Please quote the full news excerpt below about the solar-powered carbon capture device, word for word.

* _Selected text_
((

A solar-powered carbon dioxide-trapping device about the size of a two-man tent has secured a $700,000 deal from the world’s tech giants to draw 500 tonnes of carbon from the atmosphere by 2027.

A new Australian company, AspiraDAC (owned by Corporate Carbon), sprang up off the back of the deal, made with global payment company Stripe through its carbon reduction project, Frontier. AspiraDAC said it’s the first solar-powered direct air capture (DAC) technology project with a commercial partner.

The University of Sydney’s Professor Deanna D’Alessandro (far right) with the Sydney Sustainable Carbon student team, holding a DAC module.

The University of Sydney’s Professor Deanna D’Alessandro (far right) with the Sydney Sustainable Carbon student team, holding a DAC module.Credit: Dr Martin van Koeverden

“There’s broad recognition that net zero by 2050 requires not just carbon abatement, but carbon removal at the gigaton scale,” said AspiraDAC executive director Julian Turecek. “What Frontier is doing is helping to facilitate new technologies into that market.”

))

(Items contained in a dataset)
((

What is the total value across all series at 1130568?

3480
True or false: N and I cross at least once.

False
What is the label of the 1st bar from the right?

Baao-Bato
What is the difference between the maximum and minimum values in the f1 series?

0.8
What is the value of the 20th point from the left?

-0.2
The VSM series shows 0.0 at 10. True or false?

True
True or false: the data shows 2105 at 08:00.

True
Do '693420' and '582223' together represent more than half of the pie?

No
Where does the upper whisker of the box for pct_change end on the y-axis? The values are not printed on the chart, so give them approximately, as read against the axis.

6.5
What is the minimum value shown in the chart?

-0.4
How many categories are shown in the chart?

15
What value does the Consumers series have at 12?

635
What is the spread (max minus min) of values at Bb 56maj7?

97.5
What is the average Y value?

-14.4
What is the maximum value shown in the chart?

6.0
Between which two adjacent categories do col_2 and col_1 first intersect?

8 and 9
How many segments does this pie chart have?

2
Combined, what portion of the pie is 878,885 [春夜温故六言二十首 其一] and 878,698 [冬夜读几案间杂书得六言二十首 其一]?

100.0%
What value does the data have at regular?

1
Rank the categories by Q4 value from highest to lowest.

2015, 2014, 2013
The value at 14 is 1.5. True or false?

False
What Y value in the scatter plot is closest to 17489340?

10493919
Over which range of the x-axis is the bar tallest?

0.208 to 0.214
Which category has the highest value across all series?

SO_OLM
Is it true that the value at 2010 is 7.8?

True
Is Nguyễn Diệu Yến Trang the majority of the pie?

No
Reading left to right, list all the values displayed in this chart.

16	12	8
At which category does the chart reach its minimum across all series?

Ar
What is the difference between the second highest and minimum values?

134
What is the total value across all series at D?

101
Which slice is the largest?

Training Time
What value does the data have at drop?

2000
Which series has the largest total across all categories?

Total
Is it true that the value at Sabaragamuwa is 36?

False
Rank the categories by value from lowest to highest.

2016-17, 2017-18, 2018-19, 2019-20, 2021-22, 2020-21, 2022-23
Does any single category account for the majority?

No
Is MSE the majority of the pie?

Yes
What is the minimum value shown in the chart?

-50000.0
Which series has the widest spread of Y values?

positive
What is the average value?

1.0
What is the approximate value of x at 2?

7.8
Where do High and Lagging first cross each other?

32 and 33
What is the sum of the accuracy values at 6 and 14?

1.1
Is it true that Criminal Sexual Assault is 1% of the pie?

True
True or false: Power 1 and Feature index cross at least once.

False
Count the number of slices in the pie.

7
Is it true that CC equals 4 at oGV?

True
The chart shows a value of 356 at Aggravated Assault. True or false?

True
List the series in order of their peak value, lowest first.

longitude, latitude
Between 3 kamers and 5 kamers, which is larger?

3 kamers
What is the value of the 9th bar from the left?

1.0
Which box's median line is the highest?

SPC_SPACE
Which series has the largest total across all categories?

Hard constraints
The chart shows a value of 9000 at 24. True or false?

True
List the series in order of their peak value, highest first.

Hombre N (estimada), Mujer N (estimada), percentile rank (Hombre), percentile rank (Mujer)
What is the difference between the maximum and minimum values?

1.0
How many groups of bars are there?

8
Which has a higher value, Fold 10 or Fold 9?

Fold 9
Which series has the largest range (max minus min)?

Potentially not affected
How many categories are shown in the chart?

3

))

* _Finished exercise_
A solar-powered carbon dioxide-trapping device about the size of a two-man tent has secured a $700,000 deal from the world’s tech giants to draw 500 tonnes of carbon from the atmosphere by 2027.

A new Australian company, AspiraDAC (owned by Corporate Carbon), sprang up off the back of the deal, made with global payment company Stripe through its carbon reduction project, Frontier. AspiraDAC said it’s the first solar-powered direct air capture (DAC) technology project with a commercial partner.

The University of Sydney’s Professor Deanna D’Alessandro (far right) with the Sydney Sustainable Carbon student team, holding a DAC module.

The University of Sydney’s Professor Deanna D’Alessandro (far right) with the Sydney Sustainable Carbon student team, holding a DAC module.Credit: Dr Martin van Koeverden

“There’s broad recognition that net zero by 2050 requires not just carbon abatement, but carbon removal at the gigaton scale,” said AspiraDAC executive director Julian Turecek. “What Frontier is doing is helping to facilitate new technologies into that market.”